Combined subcutaneous and high-dose intravenous deferoxamine therapy of thalassemia.

作者信息

Hyman C B, Agness C L, Rodriguez-Funes R, Zednikova M

出版信息

Ann N Y Acad Sci. 1985;445:293-303. doi: 10.1111/j.1749-6632.1985.tb17199.x.

Abstract

Although the preliminary findings are encouraging, to assess the effectiveness of the SHYD program on the long-term course of thalassemia, a larger patient population and longer treatment and follow-up period are needed. The presence of cardiac abnormalities in patients in Group I suggests that to prevent heart damage in thalassemia, it may be necessary to start the HTP and effective chelation therapy at a very young age, realizing that the amount of iron removed will be small. The finding that two of the four patients who survived to receive the largest amount of Fe/kg have intact spleens and another had splenectomy at age 24 suggests that, in these patients, the spleen may have had a protective role for the heart. If this observation is confirmed, it would provide evidence that removal of the spleen may adversely affect the long-term course of patients with thalassemia.

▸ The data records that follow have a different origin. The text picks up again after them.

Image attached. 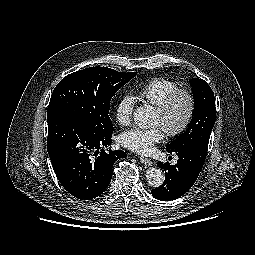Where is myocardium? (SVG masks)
<instances>
[{
	"instance_id": "obj_1",
	"label": "myocardium",
	"mask_w": 255,
	"mask_h": 255,
	"mask_svg": "<svg viewBox=\"0 0 255 255\" xmlns=\"http://www.w3.org/2000/svg\"><path fill=\"white\" fill-rule=\"evenodd\" d=\"M179 96H184L188 101V110L183 121L176 127H163L165 133L170 137H178L182 135L190 126L195 110H196V98L194 93L187 88H176L170 94H168L163 101L156 106V111L162 118H166L169 111Z\"/></svg>"
}]
</instances>
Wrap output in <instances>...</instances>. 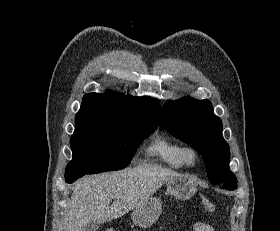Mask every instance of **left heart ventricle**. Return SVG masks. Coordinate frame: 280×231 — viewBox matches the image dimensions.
Segmentation results:
<instances>
[{"label":"left heart ventricle","instance_id":"1","mask_svg":"<svg viewBox=\"0 0 280 231\" xmlns=\"http://www.w3.org/2000/svg\"><path fill=\"white\" fill-rule=\"evenodd\" d=\"M187 161L190 165H194L196 163V157L192 152L187 154Z\"/></svg>","mask_w":280,"mask_h":231}]
</instances>
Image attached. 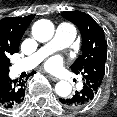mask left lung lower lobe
Wrapping results in <instances>:
<instances>
[{
    "label": "left lung lower lobe",
    "instance_id": "obj_1",
    "mask_svg": "<svg viewBox=\"0 0 117 117\" xmlns=\"http://www.w3.org/2000/svg\"><path fill=\"white\" fill-rule=\"evenodd\" d=\"M97 92L89 85L84 83L83 89L77 91L73 96L67 98H59L63 106L68 108H81L90 104L96 97Z\"/></svg>",
    "mask_w": 117,
    "mask_h": 117
}]
</instances>
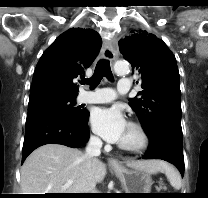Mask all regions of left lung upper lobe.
<instances>
[{"label": "left lung upper lobe", "instance_id": "left-lung-upper-lobe-1", "mask_svg": "<svg viewBox=\"0 0 208 198\" xmlns=\"http://www.w3.org/2000/svg\"><path fill=\"white\" fill-rule=\"evenodd\" d=\"M123 57L132 65L143 90L129 99L149 137L162 129L182 135L181 91L176 58L154 34L139 30L119 41Z\"/></svg>", "mask_w": 208, "mask_h": 198}]
</instances>
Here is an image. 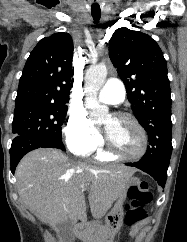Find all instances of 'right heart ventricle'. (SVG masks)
Here are the masks:
<instances>
[{
	"label": "right heart ventricle",
	"instance_id": "1",
	"mask_svg": "<svg viewBox=\"0 0 187 242\" xmlns=\"http://www.w3.org/2000/svg\"><path fill=\"white\" fill-rule=\"evenodd\" d=\"M97 159L100 160V161H112L115 158L108 155L105 151L99 150L98 153H97Z\"/></svg>",
	"mask_w": 187,
	"mask_h": 242
}]
</instances>
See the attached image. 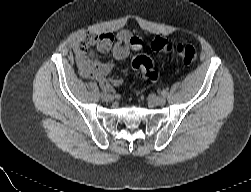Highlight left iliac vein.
Listing matches in <instances>:
<instances>
[{
    "instance_id": "1",
    "label": "left iliac vein",
    "mask_w": 251,
    "mask_h": 192,
    "mask_svg": "<svg viewBox=\"0 0 251 192\" xmlns=\"http://www.w3.org/2000/svg\"><path fill=\"white\" fill-rule=\"evenodd\" d=\"M166 102V98L164 96H157L152 99V103L156 106H163Z\"/></svg>"
}]
</instances>
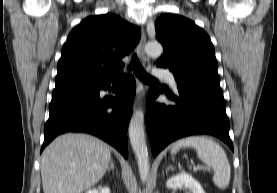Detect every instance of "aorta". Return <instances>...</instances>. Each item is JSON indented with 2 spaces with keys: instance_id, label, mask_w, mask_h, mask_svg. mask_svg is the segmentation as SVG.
Masks as SVG:
<instances>
[{
  "instance_id": "762f6f07",
  "label": "aorta",
  "mask_w": 277,
  "mask_h": 193,
  "mask_svg": "<svg viewBox=\"0 0 277 193\" xmlns=\"http://www.w3.org/2000/svg\"><path fill=\"white\" fill-rule=\"evenodd\" d=\"M145 52L149 56L158 57L162 54L163 48L158 42H149L145 46ZM129 138L137 159L140 178L142 182H146L149 176L150 164L144 131V114L141 110L136 111L131 118Z\"/></svg>"
}]
</instances>
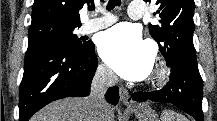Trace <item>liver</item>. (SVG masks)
Segmentation results:
<instances>
[{
  "mask_svg": "<svg viewBox=\"0 0 217 121\" xmlns=\"http://www.w3.org/2000/svg\"><path fill=\"white\" fill-rule=\"evenodd\" d=\"M89 107L87 98H65L45 106L31 121H89ZM113 119V109L107 105L104 121Z\"/></svg>",
  "mask_w": 217,
  "mask_h": 121,
  "instance_id": "liver-1",
  "label": "liver"
}]
</instances>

Six years' experience with the SHYD program has not provided evidence for significant acute or chronic toxicity. This suggests that it might be safe to administer the i.v. treatments at home, a program that is anticipated for the future, as it would significantly reduce cost and possibly be more convenient.

摘要

尽管初步研究结果令人鼓舞,但要评估地中海贫血长期病程中SHYD项目的有效性,还需要更大的患者群体以及更长的治疗和随访期。第一组患者中存在心脏异常表明,为预防地中海贫血患者的心脏损伤,可能有必要在患者非常年幼时就开始进行高输血治疗(HTP)和有效的螯合疗法,同时要意识到此时清除的铁量会很少。在存活下来接受最高Fe/kg量的四名患者中,有两名患者脾脏完好,另一名患者在24岁时进行了脾切除术,这一发现表明,在这些患者中,脾脏可能对心脏起到了保护作用。如果这一观察结果得到证实,将为脾切除可能对地中海贫血患者的长期病程产生不利影响提供证据。SHYD项目六年的经验并未提供显著急性或慢性毒性的证据。这表明在家中进行静脉治疗可能是安全的,这是未来预期的一个项目,因为它将显著降低成本,而且可能更方便。